How do I communicate how important a step this was for humanity to my young children? My children, at this point in time have difficulty thinking past the concrete concepts of the here and now. They understand hunger. They know what thirst is. They are well acquainted with desire and temptation, but they couldn't explain what they are. The need for redemption is not something that is so simple to communicate to a three year old. Even a five year old is not quite ready to grasp the concept. My nine year old is probably ready, but I struggle with some of the images that the crucifixion, death and resurrection present. I can't sanitize it for her, but it is a very violent story. The idea that human beings could nail another person (even though they are really God incarnate) to a tree is horrifying. That they would leave them on this tree, unable to move, in deep suffering is horrendous. That he was forced to wear a crown of thorns is cruel. To explain that he was stabbed with a spear to make sure he was dead is the stuff of nightmares for a three year old.
These things only describe the beginnings of what to a young child is the scariest kind of ghost story they could hear. To hear that the body was taken down from the cross, wrapped in linens (like a mummy) and hidden in a tomb is way too much fodder for a young imagination such as my Daniel. I would feel abusive as a parent to then proceed to tell him about the resurrection as described in the Bible. He would be terrified.
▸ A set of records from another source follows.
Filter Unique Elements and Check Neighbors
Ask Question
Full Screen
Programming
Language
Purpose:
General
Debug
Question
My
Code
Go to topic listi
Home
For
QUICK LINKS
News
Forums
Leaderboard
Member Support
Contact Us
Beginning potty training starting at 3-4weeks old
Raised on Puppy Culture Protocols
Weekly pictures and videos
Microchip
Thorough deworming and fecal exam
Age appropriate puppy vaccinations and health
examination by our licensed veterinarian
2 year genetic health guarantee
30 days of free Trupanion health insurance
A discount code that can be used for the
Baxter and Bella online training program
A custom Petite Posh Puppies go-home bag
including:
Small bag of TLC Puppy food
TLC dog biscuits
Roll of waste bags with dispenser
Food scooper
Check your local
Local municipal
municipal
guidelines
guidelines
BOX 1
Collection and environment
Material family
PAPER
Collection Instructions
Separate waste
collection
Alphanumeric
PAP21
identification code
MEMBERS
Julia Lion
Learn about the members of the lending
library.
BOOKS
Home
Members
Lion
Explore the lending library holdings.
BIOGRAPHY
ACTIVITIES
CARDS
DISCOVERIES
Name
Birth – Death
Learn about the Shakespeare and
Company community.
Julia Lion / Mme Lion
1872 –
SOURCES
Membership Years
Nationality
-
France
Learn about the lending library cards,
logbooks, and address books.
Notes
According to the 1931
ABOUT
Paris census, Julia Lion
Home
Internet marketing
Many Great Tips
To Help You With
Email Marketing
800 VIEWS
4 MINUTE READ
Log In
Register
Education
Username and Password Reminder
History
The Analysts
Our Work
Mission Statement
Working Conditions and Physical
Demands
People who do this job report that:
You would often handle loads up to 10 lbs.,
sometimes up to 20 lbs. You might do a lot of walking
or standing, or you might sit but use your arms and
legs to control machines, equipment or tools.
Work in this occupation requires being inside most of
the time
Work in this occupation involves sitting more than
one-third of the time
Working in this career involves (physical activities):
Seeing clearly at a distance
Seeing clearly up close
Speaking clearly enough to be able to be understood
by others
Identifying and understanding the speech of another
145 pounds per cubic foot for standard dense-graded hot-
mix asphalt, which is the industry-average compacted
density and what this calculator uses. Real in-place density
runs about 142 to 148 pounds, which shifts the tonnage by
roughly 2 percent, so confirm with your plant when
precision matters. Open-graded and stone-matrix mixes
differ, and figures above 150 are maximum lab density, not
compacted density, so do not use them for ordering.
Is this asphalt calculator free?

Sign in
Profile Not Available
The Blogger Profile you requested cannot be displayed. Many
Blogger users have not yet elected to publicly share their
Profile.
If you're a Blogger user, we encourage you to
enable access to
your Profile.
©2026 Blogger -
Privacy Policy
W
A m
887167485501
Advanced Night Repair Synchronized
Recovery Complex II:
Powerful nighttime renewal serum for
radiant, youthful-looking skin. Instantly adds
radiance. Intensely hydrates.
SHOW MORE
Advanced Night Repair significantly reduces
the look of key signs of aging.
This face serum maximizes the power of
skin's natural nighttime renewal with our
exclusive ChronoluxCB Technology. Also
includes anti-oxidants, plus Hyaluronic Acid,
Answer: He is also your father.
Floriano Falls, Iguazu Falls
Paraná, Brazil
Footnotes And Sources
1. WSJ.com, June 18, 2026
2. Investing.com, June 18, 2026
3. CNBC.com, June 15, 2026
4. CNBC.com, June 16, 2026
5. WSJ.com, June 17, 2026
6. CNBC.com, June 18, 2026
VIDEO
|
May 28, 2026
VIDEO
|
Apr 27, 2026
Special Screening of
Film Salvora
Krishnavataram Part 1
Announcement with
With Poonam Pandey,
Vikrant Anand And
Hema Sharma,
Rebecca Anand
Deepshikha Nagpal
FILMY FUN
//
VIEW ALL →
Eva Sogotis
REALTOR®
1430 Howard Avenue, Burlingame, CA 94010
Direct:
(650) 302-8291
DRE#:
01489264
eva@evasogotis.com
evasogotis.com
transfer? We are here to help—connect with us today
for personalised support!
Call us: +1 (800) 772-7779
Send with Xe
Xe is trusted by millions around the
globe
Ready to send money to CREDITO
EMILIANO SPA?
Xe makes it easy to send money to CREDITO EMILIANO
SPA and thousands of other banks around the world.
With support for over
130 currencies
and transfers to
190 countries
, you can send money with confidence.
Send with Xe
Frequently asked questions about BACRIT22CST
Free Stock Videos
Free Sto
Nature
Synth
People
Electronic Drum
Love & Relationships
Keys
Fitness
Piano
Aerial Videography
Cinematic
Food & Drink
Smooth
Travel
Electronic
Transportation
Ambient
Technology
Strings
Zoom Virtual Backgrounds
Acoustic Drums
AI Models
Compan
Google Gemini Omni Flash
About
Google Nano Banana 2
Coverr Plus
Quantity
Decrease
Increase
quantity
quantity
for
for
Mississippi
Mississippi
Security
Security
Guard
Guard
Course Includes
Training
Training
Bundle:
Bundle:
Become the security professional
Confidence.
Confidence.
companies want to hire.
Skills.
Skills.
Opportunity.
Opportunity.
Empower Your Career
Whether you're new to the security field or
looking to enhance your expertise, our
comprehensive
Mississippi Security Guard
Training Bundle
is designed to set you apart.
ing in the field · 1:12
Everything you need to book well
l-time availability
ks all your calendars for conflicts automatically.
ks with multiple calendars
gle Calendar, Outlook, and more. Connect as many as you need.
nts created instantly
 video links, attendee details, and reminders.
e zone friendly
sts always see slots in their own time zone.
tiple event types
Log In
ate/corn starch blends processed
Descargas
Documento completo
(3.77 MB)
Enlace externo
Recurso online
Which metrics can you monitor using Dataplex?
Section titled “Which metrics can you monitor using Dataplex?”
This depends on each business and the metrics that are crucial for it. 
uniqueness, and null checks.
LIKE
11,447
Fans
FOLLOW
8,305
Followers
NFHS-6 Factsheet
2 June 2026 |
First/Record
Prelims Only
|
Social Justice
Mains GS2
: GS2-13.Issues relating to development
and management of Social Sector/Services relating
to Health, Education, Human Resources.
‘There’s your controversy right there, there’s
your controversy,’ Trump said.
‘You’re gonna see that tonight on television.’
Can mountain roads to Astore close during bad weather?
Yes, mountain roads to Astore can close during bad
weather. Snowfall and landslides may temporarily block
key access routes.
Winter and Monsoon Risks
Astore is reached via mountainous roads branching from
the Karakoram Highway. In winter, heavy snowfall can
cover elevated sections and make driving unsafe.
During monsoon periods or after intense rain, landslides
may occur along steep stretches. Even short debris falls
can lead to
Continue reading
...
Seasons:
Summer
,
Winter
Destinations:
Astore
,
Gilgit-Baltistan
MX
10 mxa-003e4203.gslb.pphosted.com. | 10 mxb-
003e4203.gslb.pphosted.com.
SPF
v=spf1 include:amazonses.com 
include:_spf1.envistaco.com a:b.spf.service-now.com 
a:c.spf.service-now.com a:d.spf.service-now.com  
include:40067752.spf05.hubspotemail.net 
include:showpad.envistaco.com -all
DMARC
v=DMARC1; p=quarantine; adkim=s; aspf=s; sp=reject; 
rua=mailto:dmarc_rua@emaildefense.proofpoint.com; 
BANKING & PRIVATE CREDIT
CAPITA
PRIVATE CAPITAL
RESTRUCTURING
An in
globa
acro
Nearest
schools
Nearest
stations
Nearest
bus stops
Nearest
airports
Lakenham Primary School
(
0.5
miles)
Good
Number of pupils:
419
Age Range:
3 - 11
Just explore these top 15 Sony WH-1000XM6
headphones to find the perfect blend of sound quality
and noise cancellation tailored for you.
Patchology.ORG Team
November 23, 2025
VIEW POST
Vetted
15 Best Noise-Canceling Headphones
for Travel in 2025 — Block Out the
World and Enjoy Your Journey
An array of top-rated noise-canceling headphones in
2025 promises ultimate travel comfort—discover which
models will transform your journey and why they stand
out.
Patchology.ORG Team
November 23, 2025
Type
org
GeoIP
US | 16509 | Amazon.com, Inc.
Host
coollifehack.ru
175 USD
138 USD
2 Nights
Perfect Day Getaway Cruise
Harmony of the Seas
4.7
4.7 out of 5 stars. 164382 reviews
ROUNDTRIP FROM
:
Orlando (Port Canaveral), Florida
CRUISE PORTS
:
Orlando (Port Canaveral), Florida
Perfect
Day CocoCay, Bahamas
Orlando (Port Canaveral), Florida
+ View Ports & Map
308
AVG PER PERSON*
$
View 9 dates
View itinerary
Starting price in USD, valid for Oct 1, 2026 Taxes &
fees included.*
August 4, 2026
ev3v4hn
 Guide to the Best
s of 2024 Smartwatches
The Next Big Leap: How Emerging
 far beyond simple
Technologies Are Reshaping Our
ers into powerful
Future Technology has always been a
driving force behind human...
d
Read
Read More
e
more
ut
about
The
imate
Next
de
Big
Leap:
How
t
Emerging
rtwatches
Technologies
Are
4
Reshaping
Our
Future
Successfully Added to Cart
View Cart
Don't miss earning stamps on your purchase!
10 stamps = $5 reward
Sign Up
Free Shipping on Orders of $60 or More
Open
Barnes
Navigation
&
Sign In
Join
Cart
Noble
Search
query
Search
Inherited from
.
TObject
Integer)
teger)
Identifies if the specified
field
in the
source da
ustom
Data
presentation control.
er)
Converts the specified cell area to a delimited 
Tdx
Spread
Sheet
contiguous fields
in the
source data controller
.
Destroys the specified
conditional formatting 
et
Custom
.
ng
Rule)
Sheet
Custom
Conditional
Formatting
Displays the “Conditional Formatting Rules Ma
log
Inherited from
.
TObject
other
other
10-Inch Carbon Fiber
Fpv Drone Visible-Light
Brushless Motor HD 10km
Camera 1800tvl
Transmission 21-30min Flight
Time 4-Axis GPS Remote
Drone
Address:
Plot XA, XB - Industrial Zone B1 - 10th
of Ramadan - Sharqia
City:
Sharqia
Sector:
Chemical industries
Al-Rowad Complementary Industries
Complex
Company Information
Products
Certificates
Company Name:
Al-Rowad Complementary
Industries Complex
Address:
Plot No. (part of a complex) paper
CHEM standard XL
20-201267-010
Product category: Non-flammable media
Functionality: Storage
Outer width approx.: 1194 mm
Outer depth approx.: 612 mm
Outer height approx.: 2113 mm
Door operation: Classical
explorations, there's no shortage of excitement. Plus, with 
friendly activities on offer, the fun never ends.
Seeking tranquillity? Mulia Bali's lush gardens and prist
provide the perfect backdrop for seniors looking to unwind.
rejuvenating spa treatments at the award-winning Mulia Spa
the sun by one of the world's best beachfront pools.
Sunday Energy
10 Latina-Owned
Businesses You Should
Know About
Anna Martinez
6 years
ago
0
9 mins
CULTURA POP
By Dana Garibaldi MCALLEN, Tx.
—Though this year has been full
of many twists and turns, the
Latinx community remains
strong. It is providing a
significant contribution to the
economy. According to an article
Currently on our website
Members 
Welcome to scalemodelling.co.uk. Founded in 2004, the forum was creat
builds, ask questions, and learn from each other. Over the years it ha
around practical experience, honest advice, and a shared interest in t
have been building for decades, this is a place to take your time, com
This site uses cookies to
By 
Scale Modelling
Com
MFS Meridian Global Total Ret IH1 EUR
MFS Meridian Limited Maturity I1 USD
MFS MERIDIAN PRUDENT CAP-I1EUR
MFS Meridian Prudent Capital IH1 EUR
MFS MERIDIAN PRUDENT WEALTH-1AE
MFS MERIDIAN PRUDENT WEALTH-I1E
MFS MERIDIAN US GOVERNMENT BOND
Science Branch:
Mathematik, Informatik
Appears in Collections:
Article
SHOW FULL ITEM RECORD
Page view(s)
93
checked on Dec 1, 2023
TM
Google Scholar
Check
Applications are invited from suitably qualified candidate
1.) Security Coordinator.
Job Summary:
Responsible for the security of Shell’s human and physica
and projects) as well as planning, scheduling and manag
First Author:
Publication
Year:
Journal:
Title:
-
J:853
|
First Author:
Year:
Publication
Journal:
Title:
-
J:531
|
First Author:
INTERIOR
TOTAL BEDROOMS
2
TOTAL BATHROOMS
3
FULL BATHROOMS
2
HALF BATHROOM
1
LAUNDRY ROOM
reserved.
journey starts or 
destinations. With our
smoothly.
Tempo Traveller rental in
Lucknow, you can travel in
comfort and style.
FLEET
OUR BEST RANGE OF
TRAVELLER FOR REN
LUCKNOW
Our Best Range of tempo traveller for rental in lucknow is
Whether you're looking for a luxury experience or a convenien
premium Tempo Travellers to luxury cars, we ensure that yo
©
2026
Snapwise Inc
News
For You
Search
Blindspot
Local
So do I hold off sharing the truth of the Easter story until he and my other children are older? Or is this a great disservice? Is substituting the Easter Bunny story, while fun, robbing them of the true meaning, or allowing them a grace period? I hope that I am allowing some room for grace. I am holding a place for Christ with the Easter Bunny. I am stretching my children's minds with fanciful tales of this rabbit who delights in leaving gifts in preparation for learning about the true gift the human race was given on this weekend. I am giving my children time to develop their hearts and minds. Time to develop the capacity to absorb the importance of the Passion. To see it as more than a horror story that will give them nightmares.